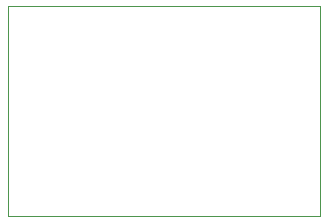
<source format=gbr>
G04 #@! TF.GenerationSoftware,KiCad,Pcbnew,7.0.6*
G04 #@! TF.CreationDate,2023-10-18T11:42:07+02:00*
G04 #@! TF.ProjectId,SMD-NE555,534d442d-4e45-4353-9535-2e6b69636164,rev?*
G04 #@! TF.SameCoordinates,Original*
G04 #@! TF.FileFunction,Profile,NP*
%FSLAX46Y46*%
G04 Gerber Fmt 4.6, Leading zero omitted, Abs format (unit mm)*
G04 Created by KiCad (PCBNEW 7.0.6) date 2023-10-18 11:42:07*
%MOMM*%
%LPD*%
G01*
G04 APERTURE LIST*
G04 #@! TA.AperFunction,Profile*
%ADD10C,0.100000*%
G04 #@! TD*
G04 APERTURE END LIST*
D10*
X92202000Y-94488000D02*
X92202000Y-76708000D01*
X118618000Y-94488000D02*
X92202000Y-94488000D01*
X118618000Y-76708000D02*
X118618000Y-94488000D01*
X92202000Y-76708000D02*
X118618000Y-76708000D01*
M02*

</source>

——————————

### [Job]
The full material above must be output verbatim, minus any pictures.

### [Answer box]
<source format=gbr>
G04 #@! TF.GenerationSoftware,KiCad,Pcbnew,7.0.6*
G04 #@! TF.CreationDate,2023-10-18T11:42:07+02:00*
G04 #@! TF.ProjectId,SMD-NE555,534d442d-4e45-4353-9535-2e6b69636164,rev?*
G04 #@! TF.SameCoordinates,Original*
G04 #@! TF.FileFunction,Profile,NP*
%FSLAX46Y46*%
G04 Gerber Fmt 4.6, Leading zero omitted, Abs format (unit mm)*
G04 Created by KiCad (PCBNEW 7.0.6) date 2023-10-18 11:42:07*
%MOMM*%
%LPD*%
G01*
G04 APERTURE LIST*
G04 #@! TA.AperFunction,Profile*
%ADD10C,0.100000*%
G04 #@! TD*
G04 APERTURE END LIST*
D10*
X92202000Y-94488000D02*
X92202000Y-76708000D01*
X118618000Y-94488000D02*
X92202000Y-94488000D01*
X118618000Y-76708000D02*
X118618000Y-94488000D01*
X92202000Y-76708000D02*
X118618000Y-76708000D01*
M02*

</source>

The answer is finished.